On December 29, 2017, the Delaware Chancery Court decided in LSVC Holdings, LLC. v. Vestcom Parent Holdings, Inc. et al. to deny the buyer’s claim for an allocated share of transaction tax deductions (“TTDs”) taken by the seller in a pre-closing tax filing. TTDs include many transactional expenses, such as professional fees and payments for options cancellations or bonuses. Generally, absent contractual modification, pre-closing TTDs benefit the seller, and post-closing TTDs benefit the buyer. As described further below, this case highlights the importance of careful review of transaction documents, as TTDs can dramatically decrease tax obligations for the company eligible to benefit from them.

The buyer in LSVC Holdings argued that the seller violated the terms of the agreement when the seller deducted the entirety of the TTDs on its pre-closing estimated tax filing. The buyer had two main arguments. First, it argued that a tax covenant in the agreement requiring the buyer to pay to the seller 50% of the value of any post-closing refunds or reductions in taxable income arising from TTDs also required the seller to abstain from deducting 50% of TTDs pre-closing (or, alternatively, to pay the benefit of 50% of those TTDs to the buyer) (“tax-benefit splitting covenant”). Second, the buyer argued that the seller violated another covenant requiring the seller to operate the target in the “ordinary course of business” by taking the deductions pre-closing, as a change in control transaction (and, consequently, any TTDs arising from it) is outside of the ordinary course of business. The Chancery Court rejected both of these arguments.

The Chancery Court determined that seller-defendant Vestcom was entitled to include all TTDs in its pre-closing estimated filing in the fourth quarter of the year in which the deal was estimated to close. In reaching its decision, the Chancery Court first concluded that tax-benefit splitting covenant did not create a reciprocal obligation on the seller, because it only included a mandate on the buyer to pay to the seller 50% of tax benefit arising from TTDs, not the converse.

Second, the Chancery Court declined to hold that significant transactions such as changes in control (and deductions of any associated TTDs) are by their nature out of the ordinary course of business. The court pointed out that the logical extension of plaintiff’s argument was absurd, because all actions taken surrounding the acquisition would breach this covenant under plaintiff’s theory. Instead, the Chancery Court looked to the seller’s past practice, and concluded that the deduction of the TTDs pre-closing is perfectly consistent with the seller’s other tax filing practices and therefore complied with this covenant.
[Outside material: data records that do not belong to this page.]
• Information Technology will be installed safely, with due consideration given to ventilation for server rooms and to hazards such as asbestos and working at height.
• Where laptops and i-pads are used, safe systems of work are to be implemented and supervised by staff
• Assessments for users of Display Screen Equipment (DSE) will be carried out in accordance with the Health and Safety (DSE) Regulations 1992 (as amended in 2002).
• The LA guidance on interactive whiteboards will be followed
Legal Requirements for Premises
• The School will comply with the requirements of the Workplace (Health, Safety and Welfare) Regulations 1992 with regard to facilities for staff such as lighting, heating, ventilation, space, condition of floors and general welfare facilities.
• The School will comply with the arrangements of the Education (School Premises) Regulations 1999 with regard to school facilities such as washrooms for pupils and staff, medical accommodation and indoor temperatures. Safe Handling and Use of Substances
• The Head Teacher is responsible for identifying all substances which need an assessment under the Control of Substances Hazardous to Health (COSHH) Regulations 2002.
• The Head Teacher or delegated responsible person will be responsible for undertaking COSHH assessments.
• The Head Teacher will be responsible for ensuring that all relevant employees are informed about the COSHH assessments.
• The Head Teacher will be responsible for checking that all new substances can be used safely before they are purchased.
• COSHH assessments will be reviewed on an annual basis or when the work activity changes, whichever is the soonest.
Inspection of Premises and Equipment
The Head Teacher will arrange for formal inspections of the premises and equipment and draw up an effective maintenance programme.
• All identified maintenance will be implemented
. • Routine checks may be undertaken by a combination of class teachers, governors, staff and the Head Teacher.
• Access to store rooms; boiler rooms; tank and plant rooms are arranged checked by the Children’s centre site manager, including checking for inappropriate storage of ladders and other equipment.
It also emphasized that the resulting overpayment of $6 million to the IRS if the seller, Vestcom, did not deduct the TTDs would be highly out of “the ordinary course of business.” The court was particularly convinced by the seller’s CFO, who the court found testified with a “noteworthy degree of candor to the court” that the approach to the TTDs was consistent with the company’s past practice.

This decision highlights the importance of carefully negotiated and drafted provisions in M&A agreements related to the allocation of TTDs (and other tax benefits). Particularly, this case underscores the need to understand the interplay of complex tax provisions in the agreement, ensure that those provisions reflect the intent of both parties, and communicate effectively between counsel and the transaction parties during the course of negotiations. In the instant case, due to a failure of communication, it is possible that the individuals who negotiated the letter of intent had different understandings of the meaning of the tax-benefit splitting covenant. Earlier involvement of counsel and a more focused concentration on understanding and accurately expressing the intent of the parties could have prevented this dispute.
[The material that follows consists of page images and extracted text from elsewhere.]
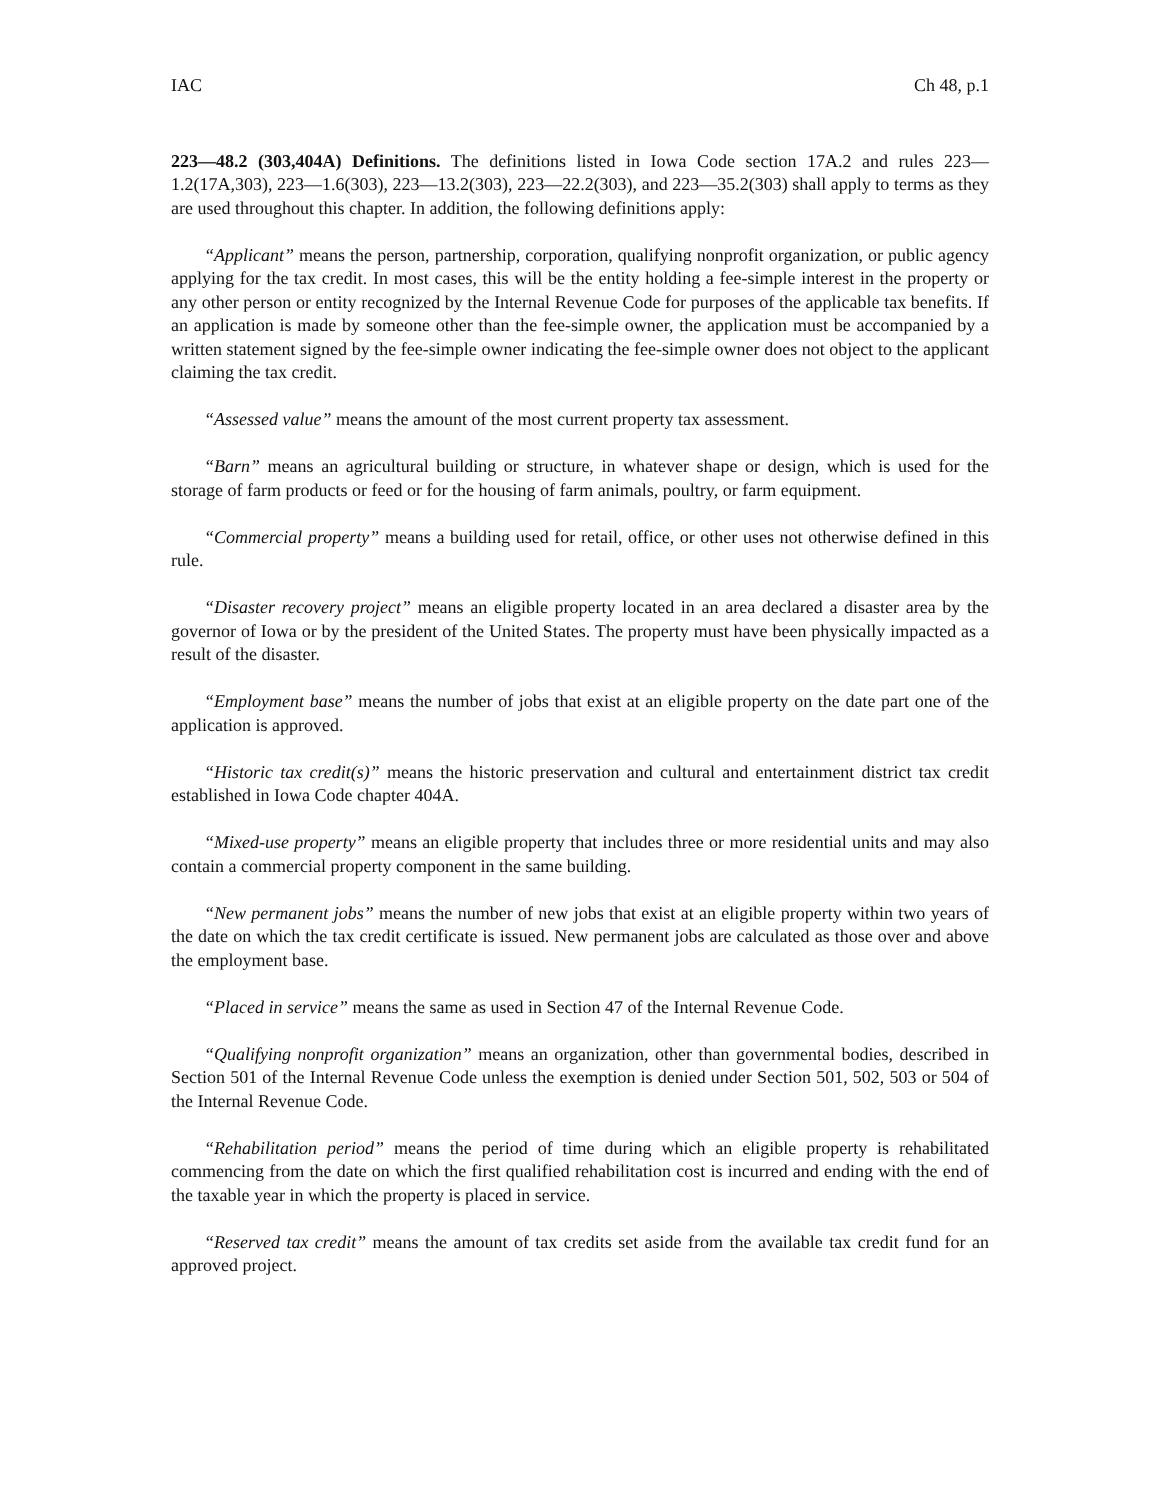IAC Ch 48, p.1
223—48.2 (303,404A) Definitions. The definitions listed in Iowa Code section 17A.2 and rules 223—1.2(17A,303), 223—1.6(303), 223—13.2(303), 223—22.2(303), and 223—35.2(303) shall apply to terms as they are used throughout this chapter. In addition, the following definitions apply:
“Applicant” means the person, partnership, corporation, qualifying nonprofit organization, or public agency applying for the tax credit. In most cases, this will be the entity holding a fee-simple interest in the property or any other person or entity recognized by the Internal Revenue Code for purposes of the applicable tax benefits. If an application is made by someone other than the fee-simple owner, the application must be accompanied by a written statement signed by the fee-simple owner indicating the fee-simple owner does not object to the applicant claiming the tax credit.
“Assessed value” means the amount of the most current property tax assessment.
“Barn” means an agricultural building or structure, in whatever shape or design, which is used for the storage of farm products or feed or for the housing of farm animals, poultry, or farm equipment.
“Commercial property” means a building used for retail, office, or other uses not otherwise defined in this rule.
“Disaster recovery project” means an eligible property located in an area declared a disaster area by the governor of Iowa or by the president of the United States. The property must have been physically impacted as a result of the disaster.
“Employment base” means the number of jobs that exist at an eligible property on the date part one of the application is approved.
“Historic tax credit(s)” means the historic preservation and cultural and entertainment district tax credit established in Iowa Code chapter 404A.
“Mixed-use property” means an eligible property that includes three or more residential units and may also contain a commercial property component in the same building.
“New permanent jobs” means the number of new jobs that exist at an eligible property within two years of the date on which the tax credit certificate is issued. New permanent jobs are calculated as those over and above the employment base.
“Placed in service” means the same as used in Section 47 of the Internal Revenue Code.
“Qualifying nonprofit organization” means an organization, other than governmental bodies, described in Section 501 of the Internal Revenue Code unless the exemption is denied under Section 501, 502, 503 or 504 of the Internal Revenue Code.
“Rehabilitation period” means the period of time during which an eligible property is rehabilitated commencing from the date on which the first qualified rehabilitation cost is incurred and ending with the end of the taxable year in which the property is placed in service.
“Reserved tax credit” means the amount of tax credits set aside from the available tax credit fund for an approved project.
However, even if both parties had agreed on and understood the intended meaning of the tax-benefit splitting covenant, negotiations and drafts exchanged between counsel can override that understanding. In reaching its conclusion, the Chancery Court reviewed not only the agreement, but also the course of negotiations, and expert evidence about standard business practice regarding TTDs. In this case, the negotiation of the drafts by the attorneys may have contradicted prior principal-to-principal discussions, resulting in a material change in the meaning of the tax-benefit splitting covenant. Despite the possibility that the draft reflected an inaccurate understanding of the parties’ intent, the court held that the parties were bound by their agents and the ultimate contract.